Exercise material START

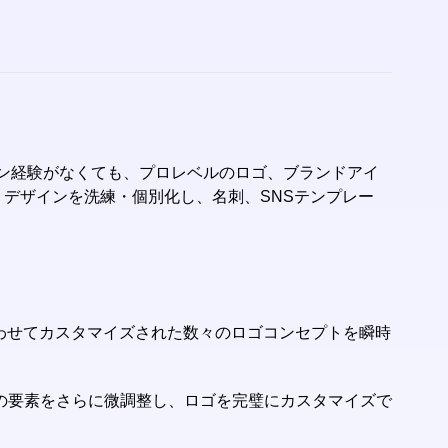
デザイン経験がなくても、プロレベルのロゴ、ブランドアイ
、デザインを洗練・個別化し、名刺、SNSテンプレー
合わせてカスタマイズされた数々のロゴコンセプトを瞬時
どの要素をさらに微調整し、ロゴを完璧にカスタマイズで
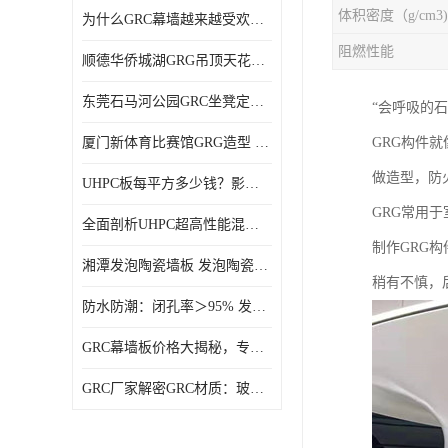
体积密度（g/cm3)
为什么GRC幕墙越来越受欢迎？一起来了解GRC幕墙
阻燃性能
顺德华侨城湖GRG吊顶天花GRG材料定制厂家饰纪上品
东莞石马河公园GRC坐凳定制选择广东饰纪上品GRC构件厂家
‌“会呼吸的石
厦门新体育比赛馆GRG造型 GRG材料 广东GRG厂家
GRG构件
做造型，防
UHPC板每平方多少钱？影响价格的关键因素解析
GRG常用
全面剖析UHPC超高性能混凝土：优势显著，劣势何在？
制作GRG
湘潭发泡陶瓷墙板 发泡陶瓷装饰构件 轻质高强：密度低但抗压强度高
稍有不慎，
防水防潮：闭孔率＞95% 发泡陶瓷装饰构件 南阳发泡陶瓷厂家
GRC幕墙板价格大揭秘，专业厂家报价助您轻松掌控预算
GRC厂家解密GRC材质：玻璃纤维与水泥复合，创新建筑新选择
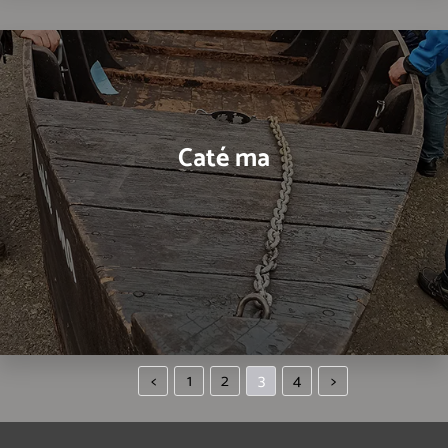
Caté ma
<
1
2
3
4
>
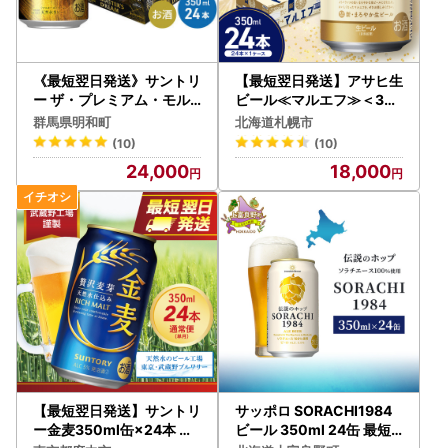
《最短翌日発送》サントリ
【最短翌日発送】アサヒ生
ー ザ・プレミアム・モル
ビール≪マルエフ≫＜350
ツ マスターズドリーム ＜
ml＞24缶 1ケース 北海道
群馬県明和町
北海道札幌市
350ml×24缶＞
工場製造
(10)
(10)
24,000
18,000
【最短翌日発送】サントリ
サッポロ SORACHI1984
ー金麦350ml缶×24本 ※
ビール 350ml 24缶 最短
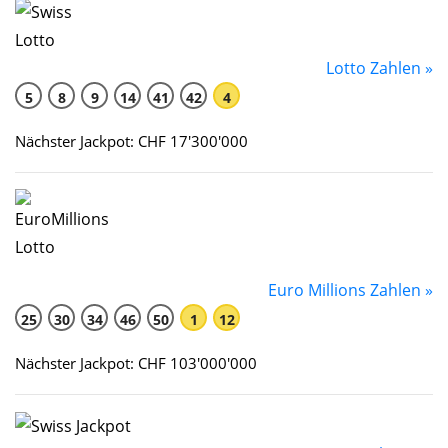
Lotto Zahlen »
5
8
9
14
41
42
4
Nächster Jackpot: CHF 17'300'000
Euro Millions Zahlen »
25
30
34
46
50
1
12
Nächster Jackpot: CHF 103'000'000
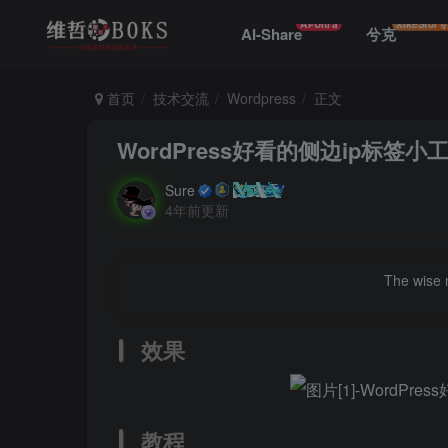
AI-Ultra
XikeStor
AI-Share
兮克
首页
技术交流
Wordpress
正文
WordPress好看的侧边ip标签小
Sure
4年前更新
The wise m
效果
教程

Exercise material END

The required output is every line of the data above, set down exactly and stripped of pictures.

デザイン経験がなくても、プロレベルのロゴ、ブランドアイ
、デザインを洗練・個別化し、名刺、SNSテンプレー
合わせてカスタマイズされた数々のロゴコンセプトを瞬時
どの要素をさらに微調整し、ロゴを完璧にカスタマイズで
体积密度（g/cm3)
为什么GRC幕墙越来越受欢迎？一起来了解GRC幕墙
阻燃性能
顺德华侨城湖GRG吊顶天花GRG材料定制厂家饰纪上品
东莞石马河公园GRC坐凳定制选择广东饰纪上品GRC构件厂家
‌“会呼吸的石
厦门新体育比赛馆GRG造型 GRG材料 广东GRG厂家
GRG构件
做造型，防
UHPC板每平方多少钱？影响价格的关键因素解析
GRG常用
全面剖析UHPC超高性能混凝土：优势显著，劣势何在？
制作GRG
湘潭发泡陶瓷墙板 发泡陶瓷装饰构件 轻质高强：密度低但抗压强度高
稍有不慎，
防水防潮：闭孔率＞95% 发泡陶瓷装饰构件 南阳发泡陶瓷厂家
GRC幕墙板价格大揭秘，专业厂家报价助您轻松掌控预算
GRC厂家解密GRC材质：玻璃纤维与水泥复合，创新建筑新选择
Caté ma
<
1
2
3
4
>
《最短翌日発送》サントリ
【最短翌日発送】アサヒ生
ー ザ・プレミアム・モル
ビール≪マルエフ≫＜350
ツ マスターズドリーム ＜
ml＞24缶 1ケース 北海道
群馬県明和町
北海道札幌市
350ml×24缶＞
工場製造
(10)
(10)
24,000
18,000
【最短翌日発送】サントリ
サッポロ SORACHI1984
ー金麦350ml缶×24本 ※
ビール 350ml 24缶 最短
Lotto Zahlen »
5
8
9
14
41
42
4
Nächster Jackpot: CHF 17'300'000
Euro Millions Zahlen »
25
30
34
46
50
1
12
Nächster Jackpot: CHF 103'000'000
AI-Ultra
XikeStor
AI-Share
兮克
首页
技术交流
Wordpress
正文
WordPress好看的侧边ip标签小
Sure
4年前更新
The wise m
效果
教程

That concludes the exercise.